### Task objective
Copy the records below word for word. Stop after the line that contains "Ежегодно в мире".

### Data shown

◆ ◆ ◆

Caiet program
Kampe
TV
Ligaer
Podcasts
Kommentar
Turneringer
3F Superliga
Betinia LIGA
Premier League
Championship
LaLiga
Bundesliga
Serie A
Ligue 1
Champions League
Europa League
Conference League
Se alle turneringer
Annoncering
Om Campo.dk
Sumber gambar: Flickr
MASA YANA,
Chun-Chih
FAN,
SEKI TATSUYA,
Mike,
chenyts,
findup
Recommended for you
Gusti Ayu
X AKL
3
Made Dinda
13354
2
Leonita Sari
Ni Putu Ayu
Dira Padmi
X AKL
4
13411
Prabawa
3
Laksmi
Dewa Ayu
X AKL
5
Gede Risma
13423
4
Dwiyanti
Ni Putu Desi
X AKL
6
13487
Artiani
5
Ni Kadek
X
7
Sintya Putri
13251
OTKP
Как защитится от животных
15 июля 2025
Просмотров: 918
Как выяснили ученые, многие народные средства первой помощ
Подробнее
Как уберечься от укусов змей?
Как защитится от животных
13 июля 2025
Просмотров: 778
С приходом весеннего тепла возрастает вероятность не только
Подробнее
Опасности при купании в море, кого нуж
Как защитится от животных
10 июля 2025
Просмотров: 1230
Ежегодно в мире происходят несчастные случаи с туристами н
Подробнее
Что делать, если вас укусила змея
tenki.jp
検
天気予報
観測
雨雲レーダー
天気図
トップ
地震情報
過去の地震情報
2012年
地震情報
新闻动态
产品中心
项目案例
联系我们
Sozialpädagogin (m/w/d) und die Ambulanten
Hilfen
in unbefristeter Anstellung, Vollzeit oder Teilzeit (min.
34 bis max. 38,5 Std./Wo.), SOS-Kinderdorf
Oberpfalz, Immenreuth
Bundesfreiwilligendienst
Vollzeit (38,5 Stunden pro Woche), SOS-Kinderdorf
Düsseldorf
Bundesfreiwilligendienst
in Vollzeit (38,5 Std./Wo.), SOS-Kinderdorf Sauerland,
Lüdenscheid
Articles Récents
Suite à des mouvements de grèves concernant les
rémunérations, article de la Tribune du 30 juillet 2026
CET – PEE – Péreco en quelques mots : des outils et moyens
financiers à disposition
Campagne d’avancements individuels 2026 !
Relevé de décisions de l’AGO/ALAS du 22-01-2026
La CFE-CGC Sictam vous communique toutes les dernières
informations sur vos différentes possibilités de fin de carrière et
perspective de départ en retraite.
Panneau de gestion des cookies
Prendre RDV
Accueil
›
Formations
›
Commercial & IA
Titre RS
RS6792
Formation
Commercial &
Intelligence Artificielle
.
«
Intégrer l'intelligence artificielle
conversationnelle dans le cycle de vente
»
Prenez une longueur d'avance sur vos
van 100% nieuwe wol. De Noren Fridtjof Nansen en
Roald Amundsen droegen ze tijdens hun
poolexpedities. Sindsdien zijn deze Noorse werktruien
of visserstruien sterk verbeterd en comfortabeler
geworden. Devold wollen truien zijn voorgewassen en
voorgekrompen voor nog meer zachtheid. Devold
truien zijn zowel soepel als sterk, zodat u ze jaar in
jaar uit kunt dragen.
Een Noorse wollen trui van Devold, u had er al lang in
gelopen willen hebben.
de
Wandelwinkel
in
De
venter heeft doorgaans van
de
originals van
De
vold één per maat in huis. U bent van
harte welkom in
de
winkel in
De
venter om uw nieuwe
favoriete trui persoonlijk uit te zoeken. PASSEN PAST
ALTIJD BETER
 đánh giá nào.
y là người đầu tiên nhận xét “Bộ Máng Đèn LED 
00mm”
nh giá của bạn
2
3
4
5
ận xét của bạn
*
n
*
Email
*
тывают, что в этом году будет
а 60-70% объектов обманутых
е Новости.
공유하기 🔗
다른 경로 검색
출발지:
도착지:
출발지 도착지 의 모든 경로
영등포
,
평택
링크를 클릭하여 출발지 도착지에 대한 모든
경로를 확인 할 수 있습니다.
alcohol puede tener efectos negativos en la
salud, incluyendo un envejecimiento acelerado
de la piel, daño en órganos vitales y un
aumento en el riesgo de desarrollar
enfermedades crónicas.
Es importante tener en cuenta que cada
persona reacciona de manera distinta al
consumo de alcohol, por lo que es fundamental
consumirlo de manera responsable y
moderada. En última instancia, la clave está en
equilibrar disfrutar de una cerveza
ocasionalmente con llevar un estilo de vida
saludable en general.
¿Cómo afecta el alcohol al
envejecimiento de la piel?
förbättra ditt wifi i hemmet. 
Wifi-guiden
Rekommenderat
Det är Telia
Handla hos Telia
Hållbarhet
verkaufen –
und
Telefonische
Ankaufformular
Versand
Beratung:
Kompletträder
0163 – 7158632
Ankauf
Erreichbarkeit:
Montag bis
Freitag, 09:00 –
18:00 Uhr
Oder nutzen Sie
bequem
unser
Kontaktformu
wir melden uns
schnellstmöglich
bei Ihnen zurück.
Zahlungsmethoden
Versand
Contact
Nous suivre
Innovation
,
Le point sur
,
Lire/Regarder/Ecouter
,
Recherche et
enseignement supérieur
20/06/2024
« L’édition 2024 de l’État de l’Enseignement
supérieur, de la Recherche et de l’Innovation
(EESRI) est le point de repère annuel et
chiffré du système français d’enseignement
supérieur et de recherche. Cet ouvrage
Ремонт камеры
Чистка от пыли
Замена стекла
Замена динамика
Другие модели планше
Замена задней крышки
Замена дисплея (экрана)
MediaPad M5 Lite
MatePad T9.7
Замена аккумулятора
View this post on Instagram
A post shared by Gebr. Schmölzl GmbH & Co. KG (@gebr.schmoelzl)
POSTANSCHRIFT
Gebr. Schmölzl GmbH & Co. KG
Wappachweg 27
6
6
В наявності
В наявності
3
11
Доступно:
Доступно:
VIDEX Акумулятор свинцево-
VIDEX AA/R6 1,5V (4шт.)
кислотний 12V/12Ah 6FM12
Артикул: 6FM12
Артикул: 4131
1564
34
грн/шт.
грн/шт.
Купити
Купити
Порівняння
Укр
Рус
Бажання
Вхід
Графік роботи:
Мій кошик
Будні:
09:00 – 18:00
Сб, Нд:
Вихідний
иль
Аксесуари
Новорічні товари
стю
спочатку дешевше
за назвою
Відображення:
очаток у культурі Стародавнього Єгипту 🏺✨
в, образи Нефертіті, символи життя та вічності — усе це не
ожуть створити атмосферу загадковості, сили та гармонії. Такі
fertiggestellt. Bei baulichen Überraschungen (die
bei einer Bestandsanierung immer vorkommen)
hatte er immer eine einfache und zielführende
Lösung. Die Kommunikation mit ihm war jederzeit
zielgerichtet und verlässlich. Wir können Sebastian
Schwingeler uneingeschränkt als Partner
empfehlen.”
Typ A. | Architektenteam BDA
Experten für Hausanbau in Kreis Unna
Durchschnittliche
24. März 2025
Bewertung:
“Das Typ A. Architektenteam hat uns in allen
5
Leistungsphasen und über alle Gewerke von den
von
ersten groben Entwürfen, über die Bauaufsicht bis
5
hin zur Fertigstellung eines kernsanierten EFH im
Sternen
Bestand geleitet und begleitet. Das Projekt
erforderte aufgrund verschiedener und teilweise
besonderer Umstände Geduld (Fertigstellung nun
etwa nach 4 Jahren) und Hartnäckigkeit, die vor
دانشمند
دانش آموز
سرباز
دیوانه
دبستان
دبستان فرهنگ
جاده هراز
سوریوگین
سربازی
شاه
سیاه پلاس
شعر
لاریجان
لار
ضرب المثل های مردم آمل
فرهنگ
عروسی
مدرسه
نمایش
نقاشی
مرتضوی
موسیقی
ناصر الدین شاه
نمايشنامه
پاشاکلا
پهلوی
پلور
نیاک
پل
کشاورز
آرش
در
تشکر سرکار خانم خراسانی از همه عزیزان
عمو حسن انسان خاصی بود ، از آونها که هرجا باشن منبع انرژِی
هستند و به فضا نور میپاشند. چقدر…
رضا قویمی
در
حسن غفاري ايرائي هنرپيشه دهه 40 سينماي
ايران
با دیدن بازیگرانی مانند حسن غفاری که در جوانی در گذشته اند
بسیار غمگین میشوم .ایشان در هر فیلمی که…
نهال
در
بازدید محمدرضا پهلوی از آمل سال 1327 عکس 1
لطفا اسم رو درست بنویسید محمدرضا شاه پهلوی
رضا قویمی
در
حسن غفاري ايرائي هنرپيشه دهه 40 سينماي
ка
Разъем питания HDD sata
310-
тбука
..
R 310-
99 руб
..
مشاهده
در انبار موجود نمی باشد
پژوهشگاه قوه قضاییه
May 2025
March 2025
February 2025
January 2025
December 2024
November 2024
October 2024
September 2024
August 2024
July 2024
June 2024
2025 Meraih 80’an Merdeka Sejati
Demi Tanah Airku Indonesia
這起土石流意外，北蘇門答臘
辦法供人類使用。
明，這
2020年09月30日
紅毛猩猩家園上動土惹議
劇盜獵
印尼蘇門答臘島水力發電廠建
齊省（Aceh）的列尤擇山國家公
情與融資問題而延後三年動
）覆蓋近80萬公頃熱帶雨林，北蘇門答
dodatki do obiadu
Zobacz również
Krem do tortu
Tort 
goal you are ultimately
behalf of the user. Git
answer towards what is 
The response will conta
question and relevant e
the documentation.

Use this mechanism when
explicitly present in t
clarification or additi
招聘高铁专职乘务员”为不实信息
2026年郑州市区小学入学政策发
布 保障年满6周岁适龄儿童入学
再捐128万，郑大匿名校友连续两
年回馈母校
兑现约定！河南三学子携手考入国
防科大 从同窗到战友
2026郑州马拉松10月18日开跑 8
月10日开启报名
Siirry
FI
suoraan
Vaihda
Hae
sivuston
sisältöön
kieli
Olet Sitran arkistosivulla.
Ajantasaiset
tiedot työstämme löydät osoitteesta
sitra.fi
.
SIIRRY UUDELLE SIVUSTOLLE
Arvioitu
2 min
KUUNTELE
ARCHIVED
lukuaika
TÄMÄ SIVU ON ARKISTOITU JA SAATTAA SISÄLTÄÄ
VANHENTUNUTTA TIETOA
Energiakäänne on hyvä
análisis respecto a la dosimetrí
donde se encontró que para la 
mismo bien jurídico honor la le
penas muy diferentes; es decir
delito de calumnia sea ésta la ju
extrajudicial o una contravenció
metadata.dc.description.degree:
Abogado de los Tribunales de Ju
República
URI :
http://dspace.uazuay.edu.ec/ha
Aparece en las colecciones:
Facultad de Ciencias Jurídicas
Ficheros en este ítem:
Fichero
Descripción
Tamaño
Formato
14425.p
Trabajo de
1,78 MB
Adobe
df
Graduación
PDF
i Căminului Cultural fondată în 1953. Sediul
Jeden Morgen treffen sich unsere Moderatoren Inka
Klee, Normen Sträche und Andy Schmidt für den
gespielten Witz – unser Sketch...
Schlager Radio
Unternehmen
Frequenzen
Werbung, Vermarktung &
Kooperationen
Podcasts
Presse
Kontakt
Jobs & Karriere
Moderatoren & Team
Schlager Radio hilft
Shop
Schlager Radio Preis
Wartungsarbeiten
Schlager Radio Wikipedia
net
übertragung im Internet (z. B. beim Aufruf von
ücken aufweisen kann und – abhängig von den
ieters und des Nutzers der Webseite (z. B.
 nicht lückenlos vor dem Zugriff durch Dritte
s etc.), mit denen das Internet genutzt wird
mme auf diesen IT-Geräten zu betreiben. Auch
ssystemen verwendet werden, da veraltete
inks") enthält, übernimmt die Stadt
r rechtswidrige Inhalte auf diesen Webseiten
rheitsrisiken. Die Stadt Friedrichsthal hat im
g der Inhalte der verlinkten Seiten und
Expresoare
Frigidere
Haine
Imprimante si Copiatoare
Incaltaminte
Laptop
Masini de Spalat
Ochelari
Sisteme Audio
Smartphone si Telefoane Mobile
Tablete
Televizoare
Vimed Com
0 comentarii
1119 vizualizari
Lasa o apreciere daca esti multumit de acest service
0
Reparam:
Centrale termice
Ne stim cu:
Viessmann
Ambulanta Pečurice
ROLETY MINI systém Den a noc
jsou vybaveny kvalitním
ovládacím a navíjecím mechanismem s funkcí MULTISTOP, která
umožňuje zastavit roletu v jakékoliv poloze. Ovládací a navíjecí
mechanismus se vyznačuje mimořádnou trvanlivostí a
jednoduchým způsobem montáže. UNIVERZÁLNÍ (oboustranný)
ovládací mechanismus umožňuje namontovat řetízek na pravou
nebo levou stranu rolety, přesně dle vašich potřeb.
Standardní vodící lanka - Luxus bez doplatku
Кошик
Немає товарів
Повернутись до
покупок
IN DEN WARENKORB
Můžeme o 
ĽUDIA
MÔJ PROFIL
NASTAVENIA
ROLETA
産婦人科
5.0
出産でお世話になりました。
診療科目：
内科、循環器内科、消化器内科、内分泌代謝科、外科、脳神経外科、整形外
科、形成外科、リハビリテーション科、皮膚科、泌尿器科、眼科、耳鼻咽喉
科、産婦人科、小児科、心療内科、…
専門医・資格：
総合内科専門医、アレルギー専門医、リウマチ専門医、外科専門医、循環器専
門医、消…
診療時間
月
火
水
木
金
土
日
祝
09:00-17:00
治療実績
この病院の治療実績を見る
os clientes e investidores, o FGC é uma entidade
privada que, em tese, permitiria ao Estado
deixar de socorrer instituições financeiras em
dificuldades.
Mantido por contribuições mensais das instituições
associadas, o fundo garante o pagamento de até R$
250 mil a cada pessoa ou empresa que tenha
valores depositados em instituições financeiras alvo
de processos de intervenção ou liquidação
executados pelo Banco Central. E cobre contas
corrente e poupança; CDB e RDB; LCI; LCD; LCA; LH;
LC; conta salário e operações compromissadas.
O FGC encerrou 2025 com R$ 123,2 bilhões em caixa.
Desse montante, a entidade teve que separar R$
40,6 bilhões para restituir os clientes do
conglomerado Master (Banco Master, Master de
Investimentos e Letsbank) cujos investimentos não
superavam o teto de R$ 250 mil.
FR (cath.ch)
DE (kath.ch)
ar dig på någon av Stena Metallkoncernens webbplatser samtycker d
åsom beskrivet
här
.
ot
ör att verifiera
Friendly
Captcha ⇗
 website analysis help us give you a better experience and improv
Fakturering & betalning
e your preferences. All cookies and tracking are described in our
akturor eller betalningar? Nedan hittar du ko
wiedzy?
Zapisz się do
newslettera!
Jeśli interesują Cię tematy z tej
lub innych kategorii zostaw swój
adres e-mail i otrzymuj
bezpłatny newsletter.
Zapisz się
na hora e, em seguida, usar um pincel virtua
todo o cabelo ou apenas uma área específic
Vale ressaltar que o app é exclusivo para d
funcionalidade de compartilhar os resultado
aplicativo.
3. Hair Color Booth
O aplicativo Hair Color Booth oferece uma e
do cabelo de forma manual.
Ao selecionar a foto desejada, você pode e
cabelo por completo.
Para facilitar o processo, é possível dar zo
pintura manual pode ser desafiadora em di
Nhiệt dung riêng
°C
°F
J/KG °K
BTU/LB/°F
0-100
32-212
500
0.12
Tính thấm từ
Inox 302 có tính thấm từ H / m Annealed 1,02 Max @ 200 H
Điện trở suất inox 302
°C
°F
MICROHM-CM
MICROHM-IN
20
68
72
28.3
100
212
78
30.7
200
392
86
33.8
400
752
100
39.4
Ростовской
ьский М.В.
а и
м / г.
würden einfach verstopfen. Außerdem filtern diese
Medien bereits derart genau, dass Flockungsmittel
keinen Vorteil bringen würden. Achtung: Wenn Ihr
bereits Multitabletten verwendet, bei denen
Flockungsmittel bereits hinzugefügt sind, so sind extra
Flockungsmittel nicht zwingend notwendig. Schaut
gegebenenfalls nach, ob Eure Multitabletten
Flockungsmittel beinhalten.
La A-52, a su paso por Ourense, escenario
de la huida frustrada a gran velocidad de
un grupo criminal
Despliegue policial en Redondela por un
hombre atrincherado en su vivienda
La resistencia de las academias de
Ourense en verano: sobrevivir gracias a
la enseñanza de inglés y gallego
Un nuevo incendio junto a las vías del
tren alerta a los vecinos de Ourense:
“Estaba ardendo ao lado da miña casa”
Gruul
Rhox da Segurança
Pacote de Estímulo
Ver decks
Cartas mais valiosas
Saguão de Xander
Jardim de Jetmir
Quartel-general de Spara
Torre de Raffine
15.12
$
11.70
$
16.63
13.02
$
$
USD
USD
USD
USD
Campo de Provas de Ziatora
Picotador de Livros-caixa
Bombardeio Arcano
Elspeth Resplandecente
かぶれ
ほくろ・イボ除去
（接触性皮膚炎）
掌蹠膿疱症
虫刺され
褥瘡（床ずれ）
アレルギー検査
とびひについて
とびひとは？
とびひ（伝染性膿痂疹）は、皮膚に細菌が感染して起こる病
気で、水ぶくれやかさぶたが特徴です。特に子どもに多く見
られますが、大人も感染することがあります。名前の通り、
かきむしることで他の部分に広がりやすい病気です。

◆ ◆ ◆

### Task answer
Caiet program
Kampe
TV
Ligaer
Podcasts
Kommentar
Turneringer
3F Superliga
Betinia LIGA
Premier League
Championship
LaLiga
Bundesliga
Serie A
Ligue 1
Champions League
Europa League
Conference League
Se alle turneringer
Annoncering
Om Campo.dk
Sumber gambar: Flickr
MASA YANA,
Chun-Chih
FAN,
SEKI TATSUYA,
Mike,
chenyts,
findup
Recommended for you
Gusti Ayu
X AKL
3
Made Dinda
13354
2
Leonita Sari
Ni Putu Ayu
Dira Padmi
X AKL
4
13411
Prabawa
3
Laksmi
Dewa Ayu
X AKL
5
Gede Risma
13423
4
Dwiyanti
Ni Putu Desi
X AKL
6
13487
Artiani
5
Ni Kadek
X
7
Sintya Putri
13251
OTKP
Как защитится от животных
15 июля 2025
Просмотров: 918
Как выяснили ученые, многие народные средства первой помощ
Подробнее
Как уберечься от укусов змей?
Как защитится от животных
13 июля 2025
Просмотров: 778
С приходом весеннего тепла возрастает вероятность не только
Подробнее
Опасности при купании в море, кого нуж
Как защитится от животных
10 июля 2025
Просмотров: 1230
Ежегодно в мире происходят несчастные случаи с туристами н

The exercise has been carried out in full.